Rivers wasn't certain if a male-identified person was right to take on the topic. But Bellamy convinced him to do it. "Sarah . . . beautifully said to me, 'I know you and I know the kind of writer you are and if you have been struck by this material, if you feel a pull, than we will 100 percent explore this pull," he said. "She gave me her blessing."
The dynamic, emotionally-fluid production has received strong reviews in local papers. The Star-Tribune called it "a buoyant blast of joy."
The play takes audiences — and the cast — from the grip of grief to the release of laughter. It's an emotional show. To counter that, Penumbra gave the entire artistic team for “Weathering,” including the actors, playwright and crew, a wellness stipend on the first day of rehearsal. It could afford to do that, thanks to the grants it received.
"I wasn't expecting it," director Colette Robert told NPR. "There are institutions that retroactively do something like that if something comes up – but the forward thinking to be like, 'Hey, this is kind of a heavy show, treat yourself throughout the process' was just really extraordinary."

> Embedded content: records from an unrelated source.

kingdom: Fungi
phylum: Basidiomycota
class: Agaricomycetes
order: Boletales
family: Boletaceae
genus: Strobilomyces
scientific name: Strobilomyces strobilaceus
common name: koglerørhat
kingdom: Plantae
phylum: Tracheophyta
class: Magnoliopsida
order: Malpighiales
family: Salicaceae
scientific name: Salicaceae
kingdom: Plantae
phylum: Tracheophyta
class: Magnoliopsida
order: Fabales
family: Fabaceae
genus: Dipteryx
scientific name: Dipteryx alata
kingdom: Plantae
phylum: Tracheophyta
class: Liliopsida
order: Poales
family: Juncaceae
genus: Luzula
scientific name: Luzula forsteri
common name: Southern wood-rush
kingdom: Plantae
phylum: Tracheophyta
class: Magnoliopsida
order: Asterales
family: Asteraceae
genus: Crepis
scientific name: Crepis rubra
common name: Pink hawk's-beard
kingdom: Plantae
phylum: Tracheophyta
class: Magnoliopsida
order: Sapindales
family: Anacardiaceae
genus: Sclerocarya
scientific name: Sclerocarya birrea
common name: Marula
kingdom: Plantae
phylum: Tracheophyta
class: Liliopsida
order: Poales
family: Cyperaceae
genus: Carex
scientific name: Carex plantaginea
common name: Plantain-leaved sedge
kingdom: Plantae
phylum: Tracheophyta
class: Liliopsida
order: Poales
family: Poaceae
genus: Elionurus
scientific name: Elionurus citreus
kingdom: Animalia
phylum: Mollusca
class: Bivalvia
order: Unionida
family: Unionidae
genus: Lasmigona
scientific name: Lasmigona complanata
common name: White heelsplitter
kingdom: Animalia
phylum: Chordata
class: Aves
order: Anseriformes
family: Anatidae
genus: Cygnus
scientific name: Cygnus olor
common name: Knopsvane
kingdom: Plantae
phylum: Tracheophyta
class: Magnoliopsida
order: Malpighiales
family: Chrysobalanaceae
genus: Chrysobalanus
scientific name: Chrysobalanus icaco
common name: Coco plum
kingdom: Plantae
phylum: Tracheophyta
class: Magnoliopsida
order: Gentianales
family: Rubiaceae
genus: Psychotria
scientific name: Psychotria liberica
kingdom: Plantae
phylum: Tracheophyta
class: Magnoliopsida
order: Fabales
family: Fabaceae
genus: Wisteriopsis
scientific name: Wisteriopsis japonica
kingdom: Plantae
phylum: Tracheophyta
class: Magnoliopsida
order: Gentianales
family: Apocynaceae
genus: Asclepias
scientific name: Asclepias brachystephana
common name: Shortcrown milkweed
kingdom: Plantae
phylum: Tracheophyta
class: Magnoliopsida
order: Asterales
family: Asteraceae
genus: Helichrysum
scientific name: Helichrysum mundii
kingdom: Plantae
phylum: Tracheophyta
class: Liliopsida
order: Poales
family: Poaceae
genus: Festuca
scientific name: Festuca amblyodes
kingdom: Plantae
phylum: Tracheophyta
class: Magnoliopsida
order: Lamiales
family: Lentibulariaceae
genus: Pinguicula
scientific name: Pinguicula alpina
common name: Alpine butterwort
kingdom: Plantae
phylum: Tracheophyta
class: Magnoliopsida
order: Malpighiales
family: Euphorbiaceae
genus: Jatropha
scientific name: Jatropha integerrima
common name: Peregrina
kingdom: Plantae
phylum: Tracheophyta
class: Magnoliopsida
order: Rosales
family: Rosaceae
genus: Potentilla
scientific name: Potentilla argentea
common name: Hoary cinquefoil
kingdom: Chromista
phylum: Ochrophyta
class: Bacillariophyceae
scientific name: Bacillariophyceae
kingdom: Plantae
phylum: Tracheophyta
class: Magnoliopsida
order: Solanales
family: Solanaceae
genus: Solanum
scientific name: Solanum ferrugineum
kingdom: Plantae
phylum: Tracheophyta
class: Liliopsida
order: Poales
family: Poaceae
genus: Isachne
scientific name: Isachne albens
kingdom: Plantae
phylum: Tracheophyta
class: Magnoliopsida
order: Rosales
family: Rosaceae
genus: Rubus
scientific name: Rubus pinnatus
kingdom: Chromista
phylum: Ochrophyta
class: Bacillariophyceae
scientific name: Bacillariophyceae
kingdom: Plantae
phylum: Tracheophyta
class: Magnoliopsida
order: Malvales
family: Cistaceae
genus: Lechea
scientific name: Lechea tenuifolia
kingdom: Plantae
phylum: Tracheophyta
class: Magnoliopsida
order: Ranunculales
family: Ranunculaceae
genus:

To be a well-resourced theater that lives by its politics also means that Penumbra paid a number of birthing professionals, people of color who are midwives and doulas, to lend their expertise to the production. Some were brought on before the play was even written.
"Not because we wanted the show to feel more authentic, or for character development," said Sarah Bellamy. "We wanted the artists who are shepherding this piece into being to know the sacred work they were entering into, illuminating an issue that is killing people."
Communicating a visceral sense of the stakes of this play fell in part to certified nurse midwife Jennifer Almanza, who works at Regions Hospital in St. Paul.
"These connections between community theaters and institutions like Regions Hospital, they're new," she said. "I'd say they wouldn't have been possible even three years ago. That in and of itself is bringing about racial healing."
In this together
Surviving as a theater isn't just about money. One of the things that helped keep Penumbra alive during its lean years was the Twin Cities' vibrant and diverse arts ecosystem, Sarah Bellamy said. "There's a lot of sense of scarcity in regional theater," she said. "And that competitive mentality will kill everything."
But theaters in the Twin Cities share talent and resources, which allows everyone to grow, Bellamy said. She credits the famous Children's Theatre Company of Minneapolis for nourishing a robust audience that benefits the entire community.
The Children's Theare Company "is so many kids in Minnesota's first introduction to theater," she said. "If that didn't exist, would we have the audiences that we do here, generation after generation? If the Guthrie [Theater] hadn't been founded here, would these other organizations have the ability to thrive?"
Looking back to move forward
When Penumbra first started, it offered free childcare — a still-radical idea that more theaters are beginning to experiment with today. Now it's using new resources to develop programming for kids that will complement what their grownups see on stage. Back in the day, Penumbra also allowed anyone in the community to walk into rehearsals. Theater artist Daniel Alexander Jones loved that aspect when he developed new plays with Penumbra in the 1990s.
"Some of the best dramaturgical advice I've ever gotten was from 7, 8, 9-year-old girls who were like, 'She shouldn't do that,'" he said, laughing, during a Zoom interview. It's that kind of investment and trust in a community that is so important in the theater world, he said.
"What does it mean to value your own?" he asked. "It means you're not going to have that major brand label. Somebody didn't give it a five star review. Someone didn't vet it and produce it six times. It may be messy. It may be bloody. It may not yet have found its full footing. And for me, when I look back at the most vivid, exciting and life-changing art, it is invariably the art that is wild and alive like that."
Wild and alive art will survive, Jones said. It will outlive TikTok. We just have to find it. And each other.